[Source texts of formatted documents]
=== Begin Enclosure ===

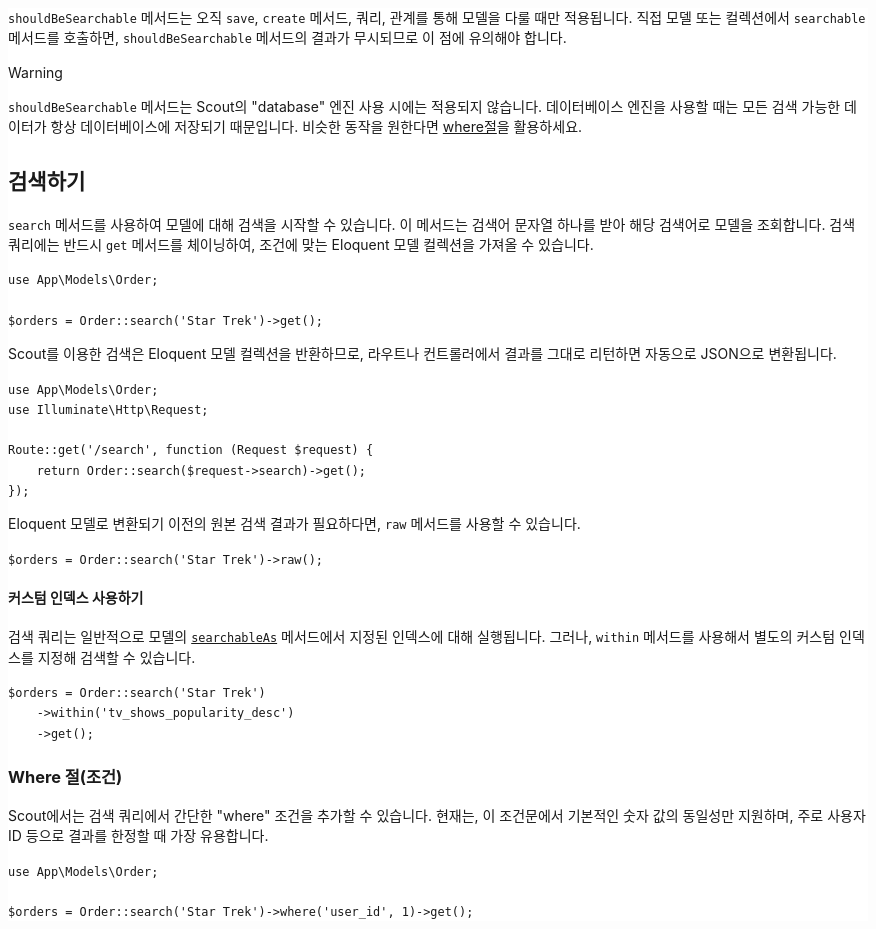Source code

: `shouldBeSearchable` 메서드는 오직 `save`, `create` 메서드, 쿼리, 관계를 통해 모델을 다룰 때만 적용됩니다. 직접 모델 또는 컬렉션에서 `searchable` 메서드를 호출하면, `shouldBeSearchable` 메서드의 결과가 무시되므로 이 점에 유의해야 합니다.

> [!WARNING]
> `shouldBeSearchable` 메서드는 Scout의 "database" 엔진 사용 시에는 적용되지 않습니다. 데이터베이스 엔진을 사용할 때는 모든 검색 가능한 데이터가 항상 데이터베이스에 저장되기 때문입니다. 비슷한 동작을 원한다면 [where절](#where-clauses)을 활용하세요.

<a name="searching"></a>
## 검색하기

`search` 메서드를 사용하여 모델에 대해 검색을 시작할 수 있습니다. 이 메서드는 검색어 문자열 하나를 받아 해당 검색어로 모델을 조회합니다. 검색 쿼리에는 반드시 `get` 메서드를 체이닝하여, 조건에 맞는 Eloquent 모델 컬렉션을 가져올 수 있습니다.

```
use App\Models\Order;

$orders = Order::search('Star Trek')->get();
```

Scout를 이용한 검색은 Eloquent 모델 컬렉션을 반환하므로, 라우트나 컨트롤러에서 결과를 그대로 리턴하면 자동으로 JSON으로 변환됩니다.

```
use App\Models\Order;
use Illuminate\Http\Request;

Route::get('/search', function (Request $request) {
    return Order::search($request->search)->get();
});
```

Eloquent 모델로 변환되기 이전의 원본 검색 결과가 필요하다면, `raw` 메서드를 사용할 수 있습니다.

```
$orders = Order::search('Star Trek')->raw();
```

<a name="custom-indexes"></a>
#### 커스텀 인덱스 사용하기

검색 쿼리는 일반적으로 모델의 [`searchableAs`](#configuring-model-indexes) 메서드에서 지정된 인덱스에 대해 실행됩니다. 그러나, `within` 메서드를 사용해서 별도의 커스텀 인덱스를 지정해 검색할 수 있습니다.

```
$orders = Order::search('Star Trek')
    ->within('tv_shows_popularity_desc')
    ->get();
```

<a name="where-clauses"></a>
### Where 절(조건)

Scout에서는 검색 쿼리에서 간단한 "where" 조건을 추가할 수 있습니다. 현재는, 이 조건문에서 기본적인 숫자 값의 동일성만 지원하며, 주로 사용자 ID 등으로 결과를 한정할 때 가장 유용합니다.

```
use App\Models\Order;

$orders = Order::search('Star Trek')->where('user_id', 1)->get();
```
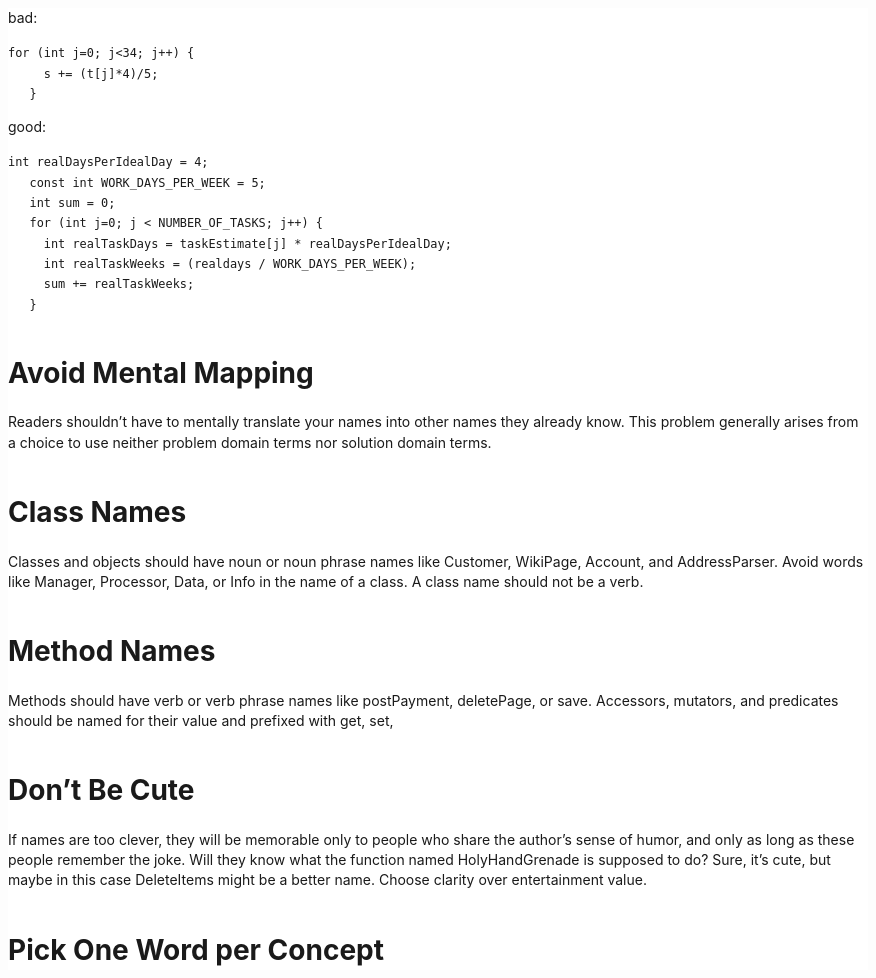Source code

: bad:
   
```
for (int j=0; j<34; j++) {
     s += (t[j]*4)/5;
   }
```


good:
   
```
int realDaysPerIdealDay = 4;
   const int WORK_DAYS_PER_WEEK = 5;
   int sum = 0;
   for (int j=0; j < NUMBER_OF_TASKS; j++) {
     int realTaskDays = taskEstimate[j] * realDaysPerIdealDay;
     int realTaskWeeks = (realdays / WORK_DAYS_PER_WEEK);
     sum += realTaskWeeks;
   }
```



# Avoid Mental Mapping

Readers shouldn’t have to mentally translate your names into other names they already know. This problem generally arises from a choice to use neither problem domain terms nor solution domain terms.


# Class Names

Classes and objects should have noun or noun phrase names like Customer, WikiPage, Account, and AddressParser. Avoid words like Manager, Processor, Data, or Info in the name of a class. A class name should not be a verb.


# Method Names

Methods should have verb or verb phrase names like postPayment, deletePage, or save. Accessors, mutators, and predicates should be named for their value and prefixed with get, set,


# Don’t Be Cute

If names are too clever, they will be memorable only to people who share the author’s sense of humor, and only as long as these people remember the joke. Will they know what the function named HolyHandGrenade is supposed to do? Sure, it’s cute, but maybe in this case DeleteItems might be a better name. Choose clarity over entertainment value.


# Pick One Word per Concept
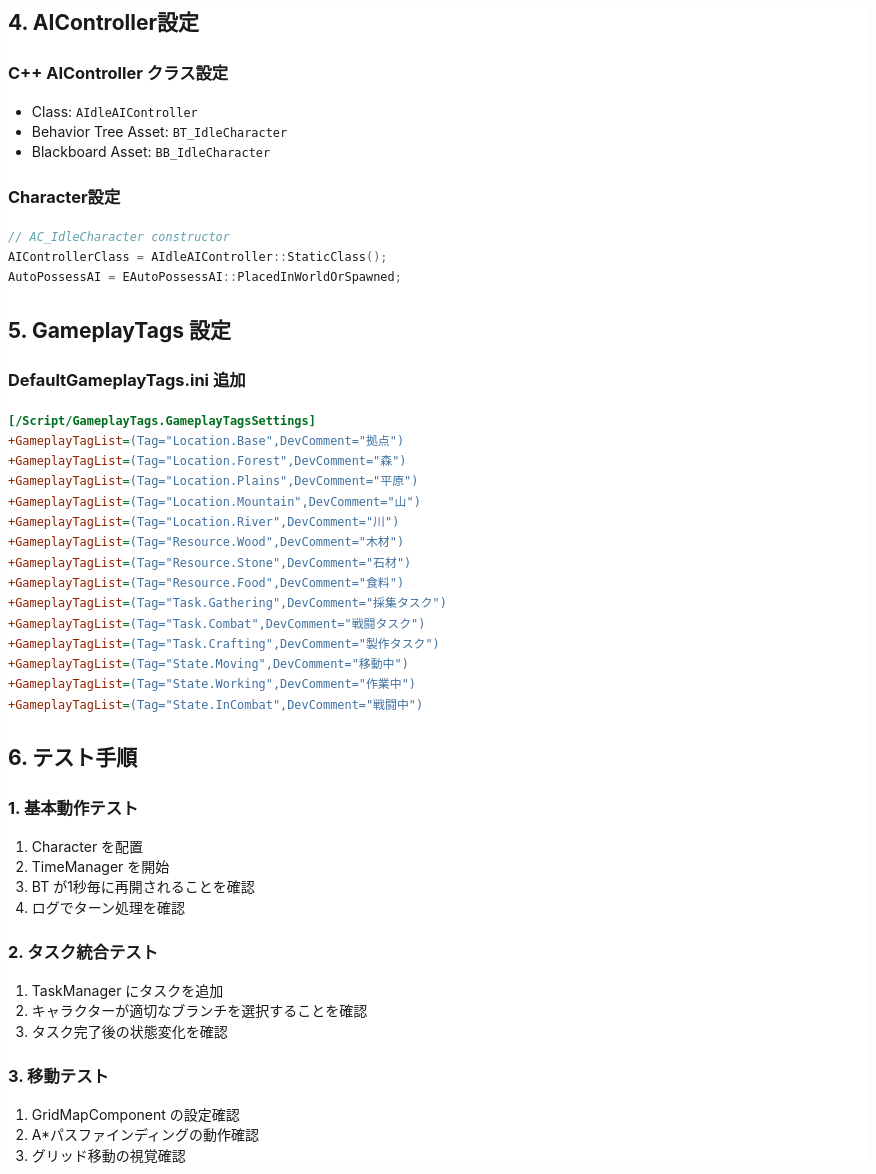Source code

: ## 4. AIController設定

### C++ AIController クラス設定
- Class: `AIdleAIController`
- Behavior Tree Asset: `BT_IdleCharacter`
- Blackboard Asset: `BB_IdleCharacter`

### Character設定
```cpp
// AC_IdleCharacter constructor
AIControllerClass = AIdleAIController::StaticClass();
AutoPossessAI = EAutoPossessAI::PlacedInWorldOrSpawned;
```

## 5. GameplayTags 設定

### DefaultGameplayTags.ini 追加
```ini
[/Script/GameplayTags.GameplayTagsSettings]
+GameplayTagList=(Tag="Location.Base",DevComment="拠点")
+GameplayTagList=(Tag="Location.Forest",DevComment="森")
+GameplayTagList=(Tag="Location.Plains",DevComment="平原")
+GameplayTagList=(Tag="Location.Mountain",DevComment="山")
+GameplayTagList=(Tag="Location.River",DevComment="川")
+GameplayTagList=(Tag="Resource.Wood",DevComment="木材")
+GameplayTagList=(Tag="Resource.Stone",DevComment="石材")
+GameplayTagList=(Tag="Resource.Food",DevComment="食料")
+GameplayTagList=(Tag="Task.Gathering",DevComment="採集タスク")
+GameplayTagList=(Tag="Task.Combat",DevComment="戦闘タスク")
+GameplayTagList=(Tag="Task.Crafting",DevComment="製作タスク")
+GameplayTagList=(Tag="State.Moving",DevComment="移動中")
+GameplayTagList=(Tag="State.Working",DevComment="作業中")
+GameplayTagList=(Tag="State.InCombat",DevComment="戦闘中")
```

## 6. テスト手順

### 1. 基本動作テスト
1. Character を配置
2. TimeManager を開始
3. BT が1秒毎に再開されることを確認
4. ログでターン処理を確認

### 2. タスク統合テスト
1. TaskManager にタスクを追加
2. キャラクターが適切なブランチを選択することを確認
3. タスク完了後の状態変化を確認

### 3. 移動テスト
1. GridMapComponent の設定確認
2. A*パスファインディングの動作確認
3. グリッド移動の視覚確認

=== End Enclosure ===

■ PROBLEM DETAILS:
The answer consists of every line above in which the word "function" occurs.

■ ANSWER:
Route::get('/search', function (Request $request) {
If names are too clever, they will be memorable only to people who share the author’s sense of humor, and only as long as these people remember the joke. Will they know what the function named HolyHandGrenade is supposed to do? Sure, it’s cute, but maybe in this case DeleteItems might be a better name. Choose clarity over entertainment value.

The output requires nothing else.